Difficultés rencontrées, blocages et handicaps
Une des difficultés est que l’assistante sociale qui anime le jeu doit disposer du temps nécessaire pour assurer l’animation par rapport à d’autres activités souvent plus urgentes : Le jeu « dort » à certaines périodes pour se réveiller à d’autres.
Lors du redémarrage, une des difficultés réside dans le traitement de la masse d’informations accumulées. En effet, les participants ont alors à leur disposition un dossier épais composé non seulement de la documentation rassemblée mais aussi de l’ensemble des questions et des réponses apportées par les participants précédents du jeu depuis sa création. Ils doivent donc se réapproprier le jeu avant de pouvoir se lancer.
Au niveau du contexte plus large dans lequel s’inscrit le projet, il est à noter qu’en 2000, le service n’a pu répondre qu’à 20% des demandes par un accueil. Pour les responsables, cette situation s’explique par l’allongement du temps de séjour dû aux difficultés croissantes des bénéficiaires à se reloger, par un afflux important de demandes d’accueil concernant des candidats réfugiés, ainsi qu’une augmentation de l’accueil de familles en 2000 qui a empêché d’accueillir davantage de couples.
Atouts du projet et causes de réussite
Le projet s’inscrit dans un environnement qui met l’accent sur l’accueil et l’écoute des bénéficiaires.
Les hébergés apprécient le nom des chambres qui font sourire et leur apportent un peu de chaleur. On y retrouve entre autre la chambre « Caraïbe », la « Méditerranée », ou la « Terre-Neuve ». Par ailleurs, ils apprécient aussi qu’un mur de la salle TV ait été décoré par une fresque peinte par des hébergés en 1995. Dans ce contexte, lors de la réunion d’organisation, les hébergés peuvent proposer les menus, « ce qui demande plus de temps en termes de gestion et de moyens humains » précise le directeur. A l’occasion de la réunion, un planning de la semaine est établi et la cuisine et le nettoyage des endroits communautaires sont pris en charge par les hébergés.

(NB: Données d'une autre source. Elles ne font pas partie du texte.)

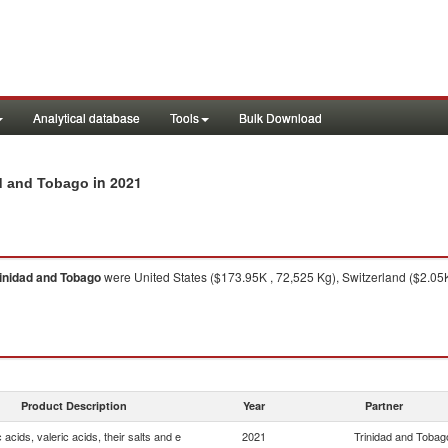
Analytical database
Tools
Bulk Download
in 2021
dad and Tobago
inidad and Tobago
were United States ($173.95K , 72,525 Kg), Switzerland ($2.05K
Product Description
Year
Partner
 acids, valeric acids, their salts and e
2021
Trinidad and Tobag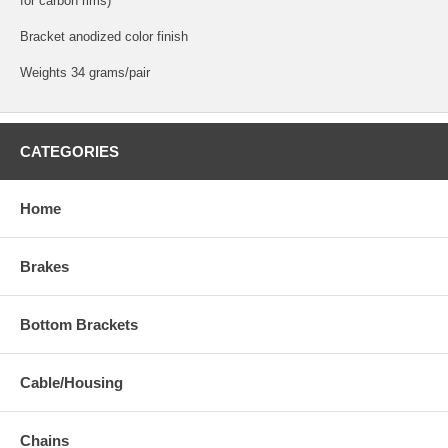
for carbon rims)
Bracket anodized color finish
Weights 34 grams/pair
CATEGORIES
Home
Brakes
Bottom Brackets
Cable/Housing
Chains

Le jeu a pour effet positif de faire revenir des anciens en visite. Ces anciens, installés, peuvent montrer aux hébergés qu’il y a moyen de s’en sortir et leur donnent espoir.
Le mode ludique et un type de relation plus informel permettent de développer une autre qualité de relation entre travailleurs et hébergés.
L’assistante sociale a un rôle essentiel dans la conservation et dans la transmission du jeu. Lors de chaque remise en route du jeu, elle retrace l’histoire du jeu jusqu’à la présentation de la forme qu’il a pris.
Perspectives de développements futurs du projet
Au niveau du développement concret du jeu, une participante aimerait que le jeu prenne une forme plus ludique et plus « dynamique » tel qu’un jeu de piste.
Pour l’assistante sociale, l’important est que le jeu continue à se développer et à prendre forme au fur et à mesure des animations et des différents groupes qui se succèdent dans le temps.